Lead author, Audrey Saftlas, professor in Epidemiology at the University of Iowa said:
"Domestic violence by a partner or ex-partner is of particular concern during pregnancy when not one, but two lives are at risk. Although rates of domestic violence differ across the world, the detrimental effects of abuse on pregnant women are very clear and we must continue to establish effective interventions globally in order to prevent violence and to support women who report abuse."
Domestic violence by a partner or ex-partner is one of the most common forms of violence against women and includes physical, sexual, financial, psychological or emotional abuse. In England and Wales, more than one in four women has experienced at least one incident of this type of domestic violence since the age of 16; approximately 1 million women a year experience at least one incident of domestic violence and two women a week are killed by their current or former partner.
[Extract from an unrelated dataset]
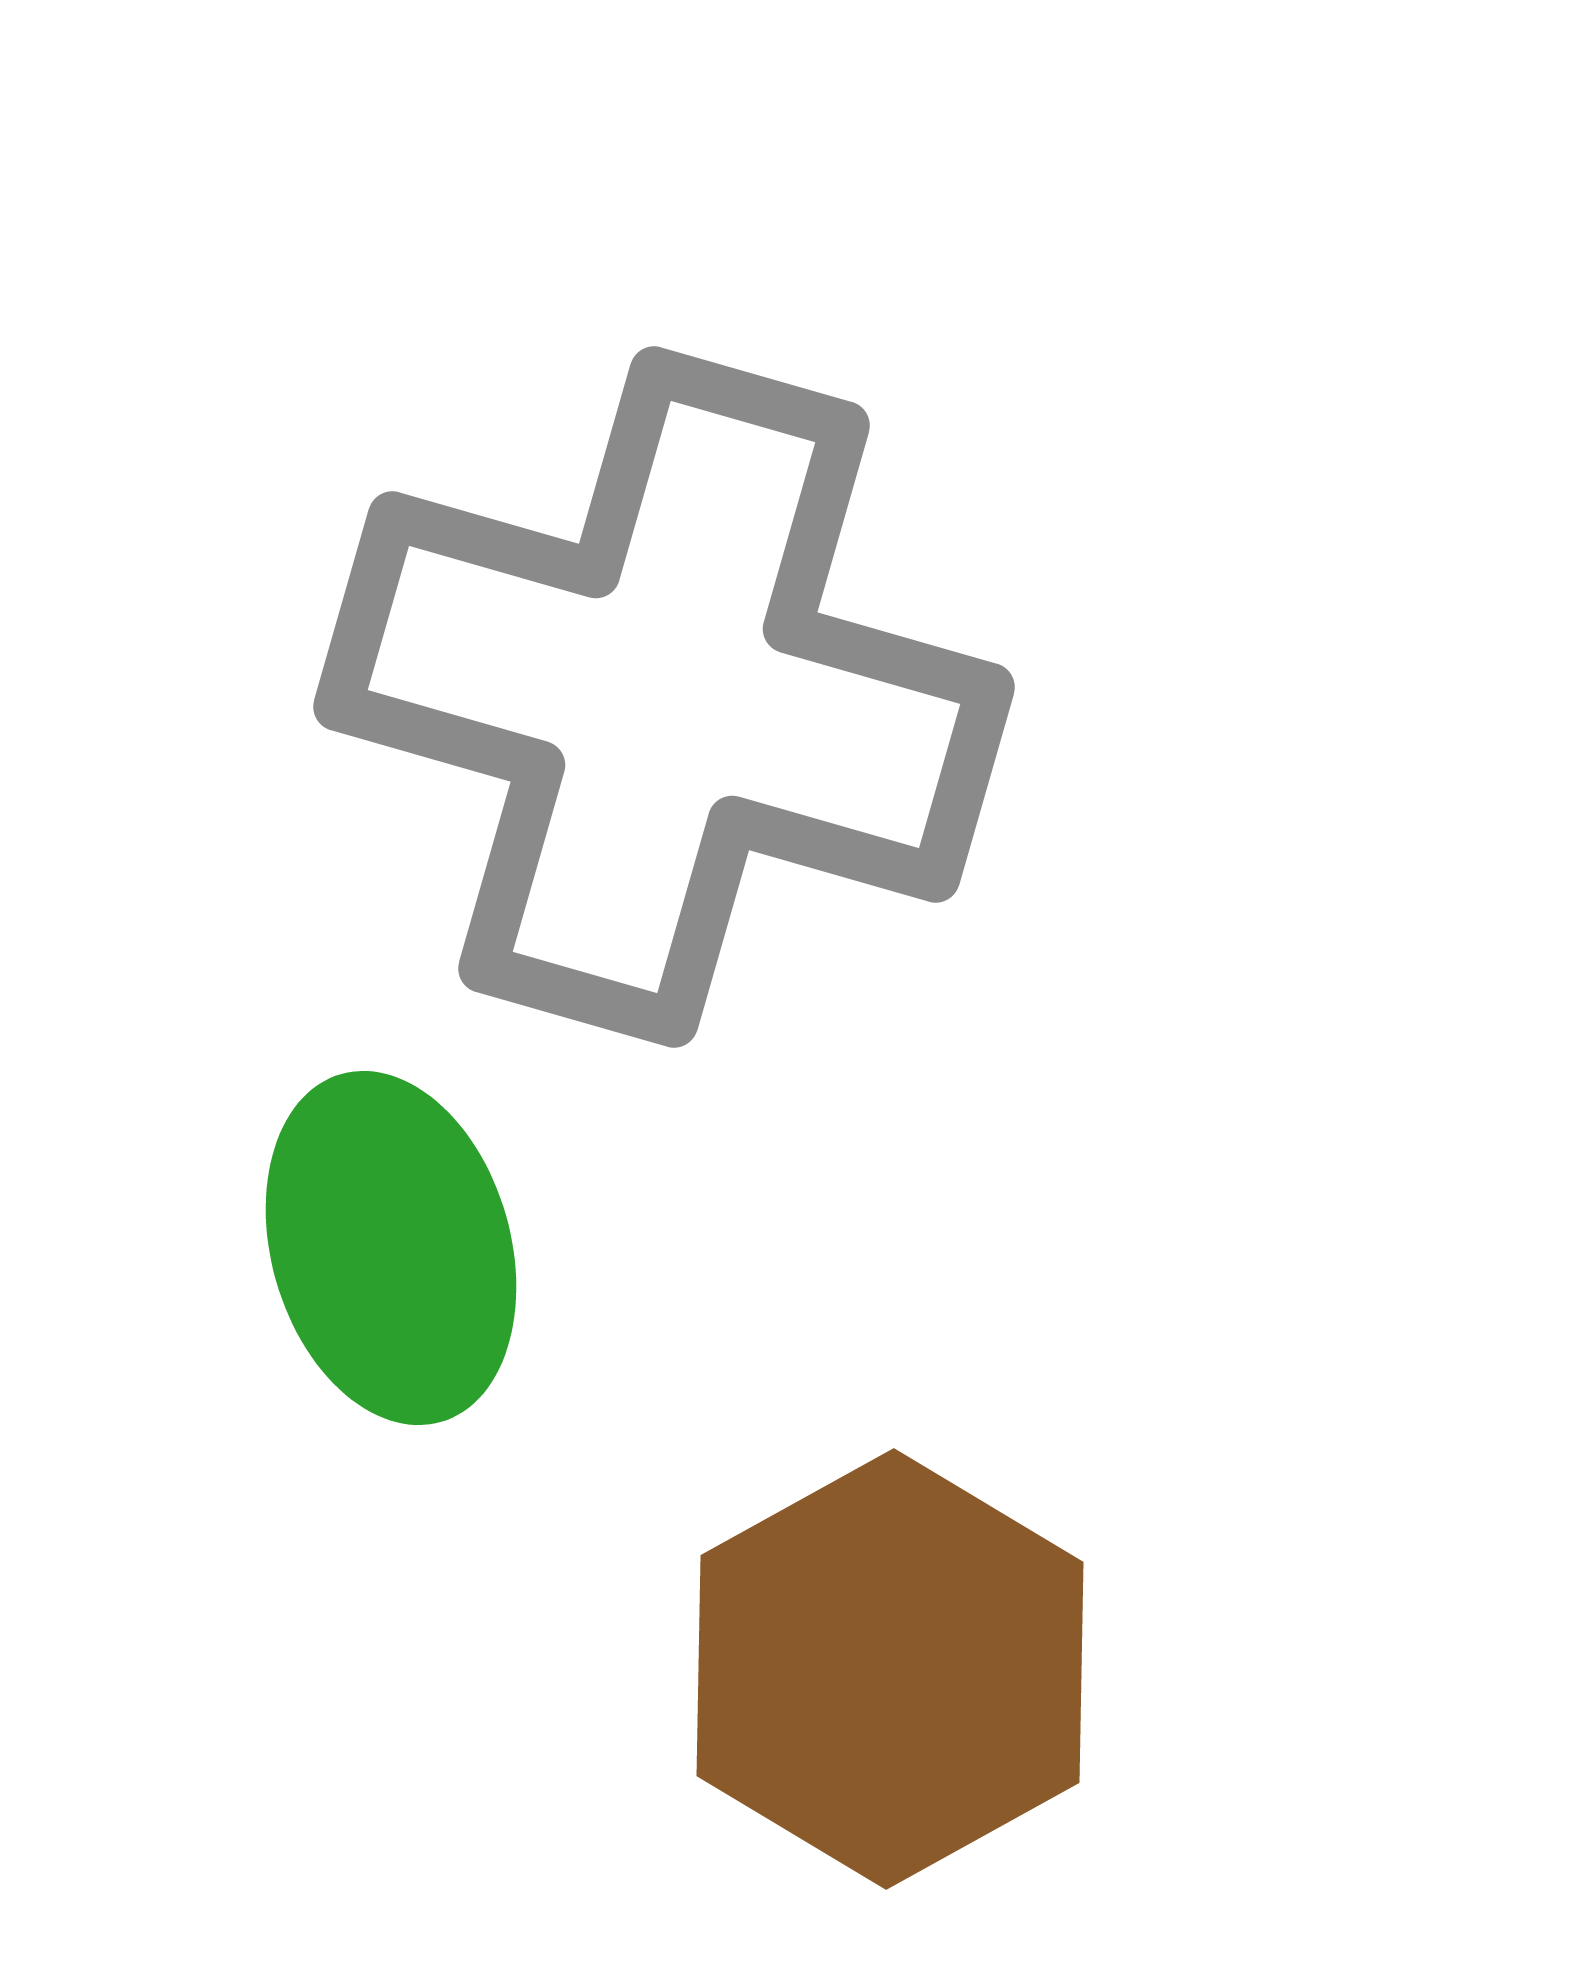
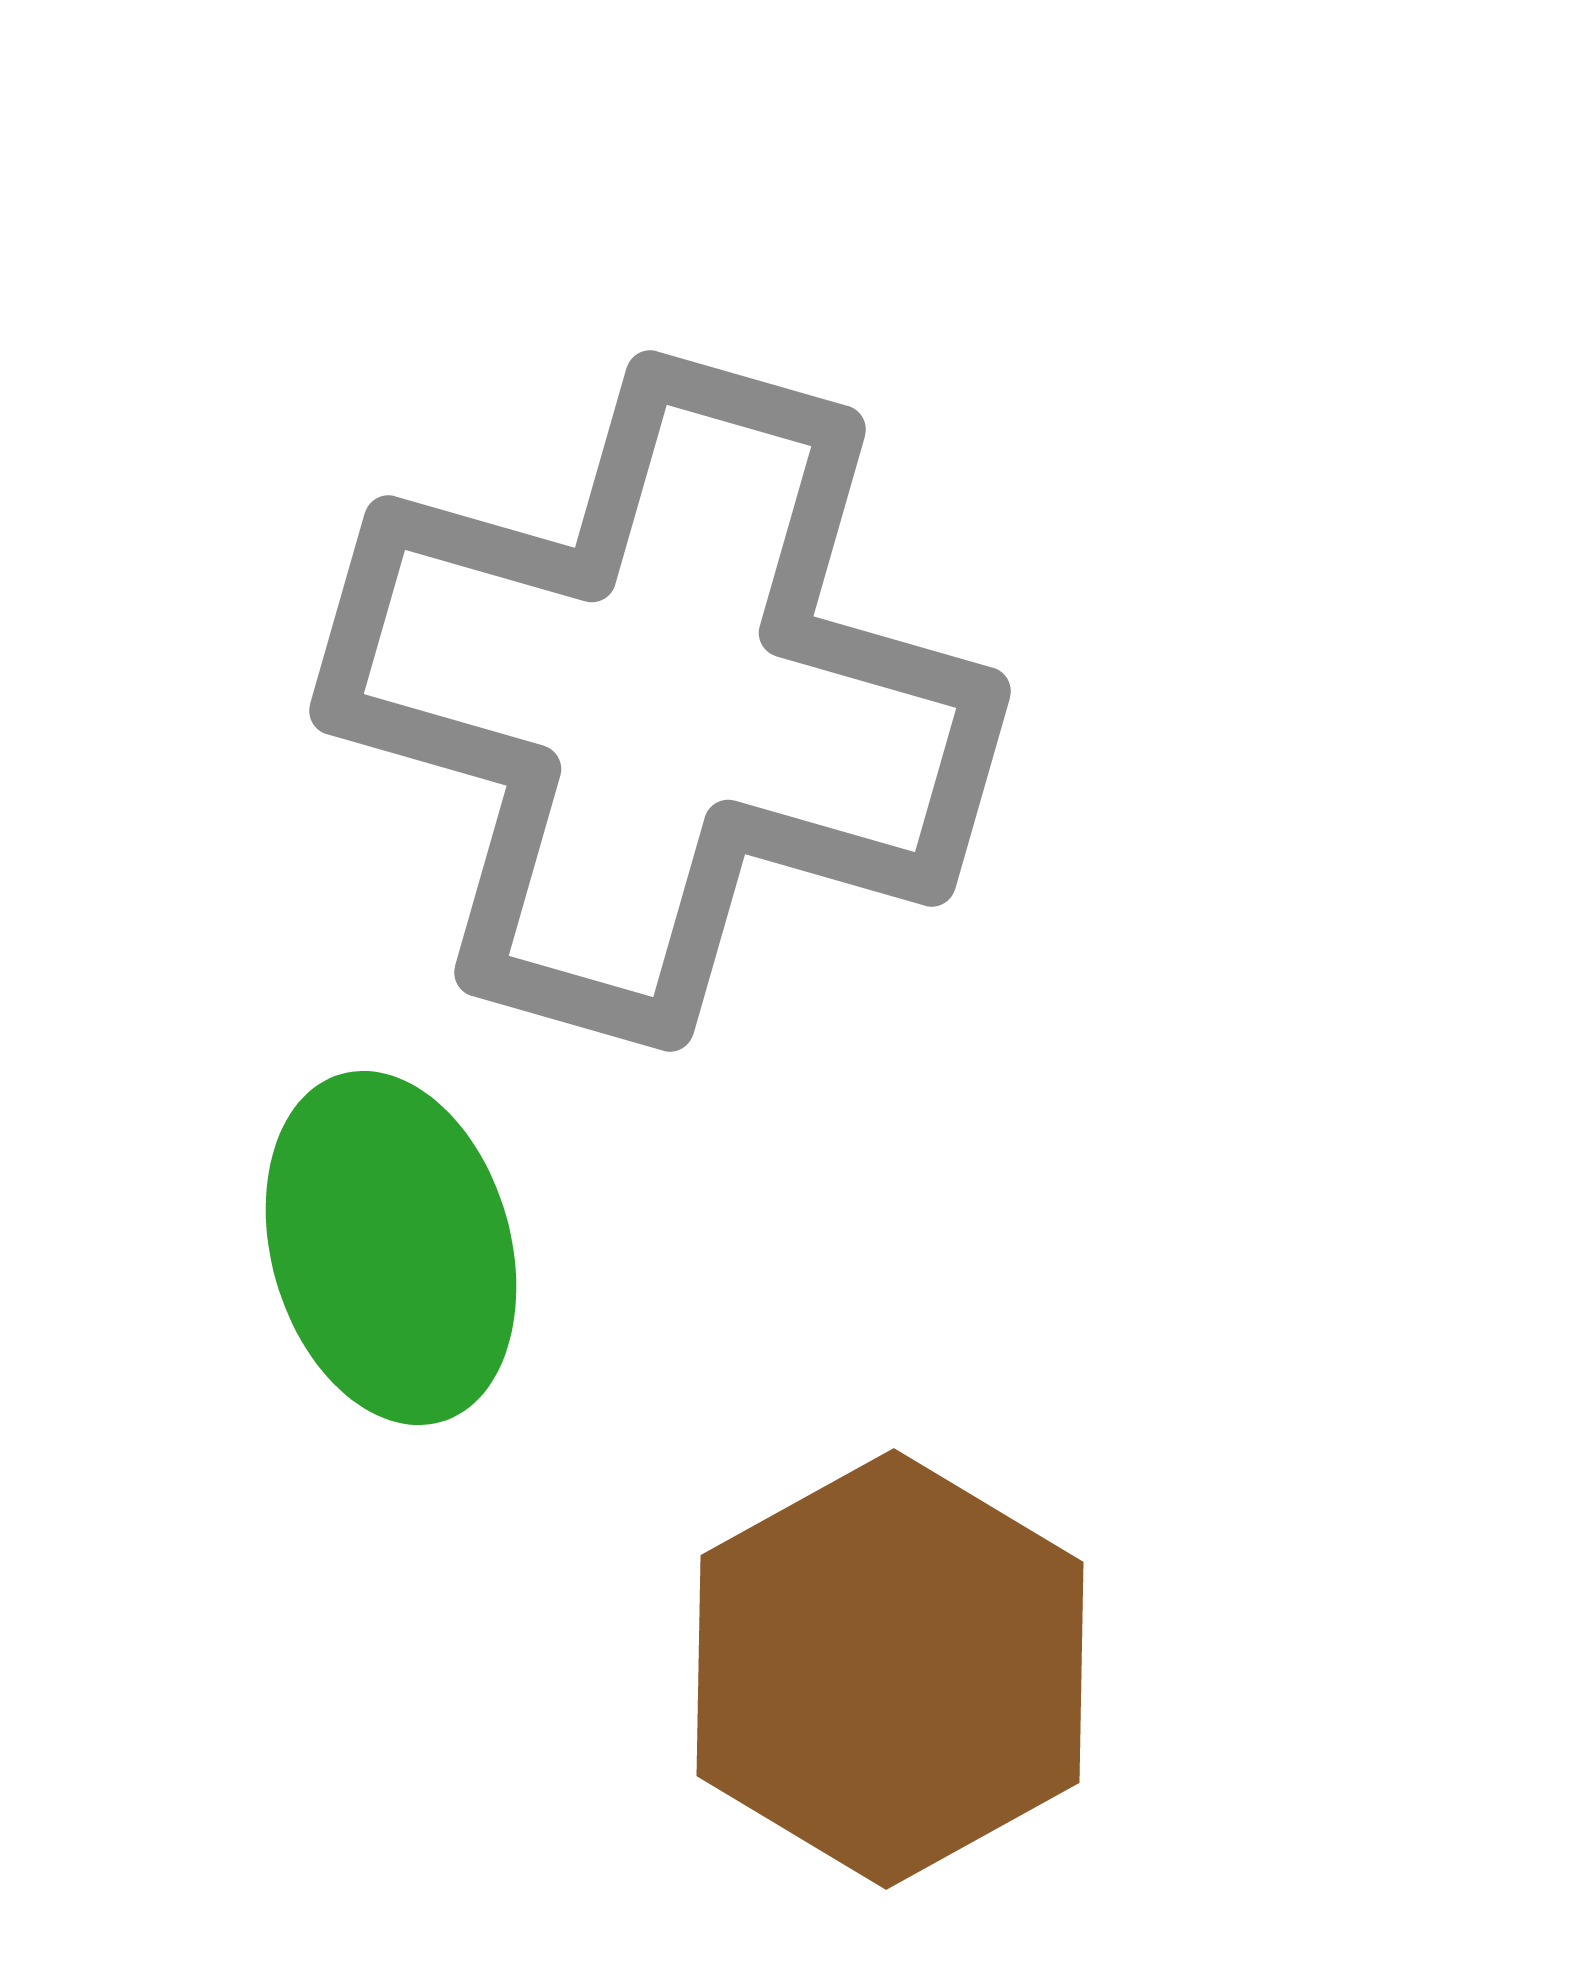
gray cross: moved 4 px left, 4 px down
Domestic violence by a partner or ex-partner can directly affect the growing fetus, through physical or sexual trauma, or indirectly due to increased maternal stress, inadequate nutrition and poor prenatal care.
Professor Lesley Regan, Vice President for Strategic Development for the Royal College of Obstetricians and Gynaecologists (RCOG), said:
"Domestic violence during pregnancy can have fatal or long term consequences for both mother and baby. These pregnant women have very complex needs and do not necessarily know about the support that is available to them.
"Healthcare professionals have an important role to play in tackling the problem and are often the first and only point of contact that the isolated and vulnerable victim reaches out to. All of us working in health and social services need to be trained to recognise the signs of domestic violence and abuse and know how to act and who to refer to, to ensure the woman's safety."
Professor John Thorp, Deputy Editor-in-chief of BJOG said:
"This is a strong study bringing together data from around the world. While it provides robust evidence about the association between domestic violence by a partner or ex-partner, violence during pregnancy and adverse infant outcomes, further research is needed to understand the biological mechanism behind this link, as well as addressing the effectiveness of interventions to prevent domestic violence during pregnancy."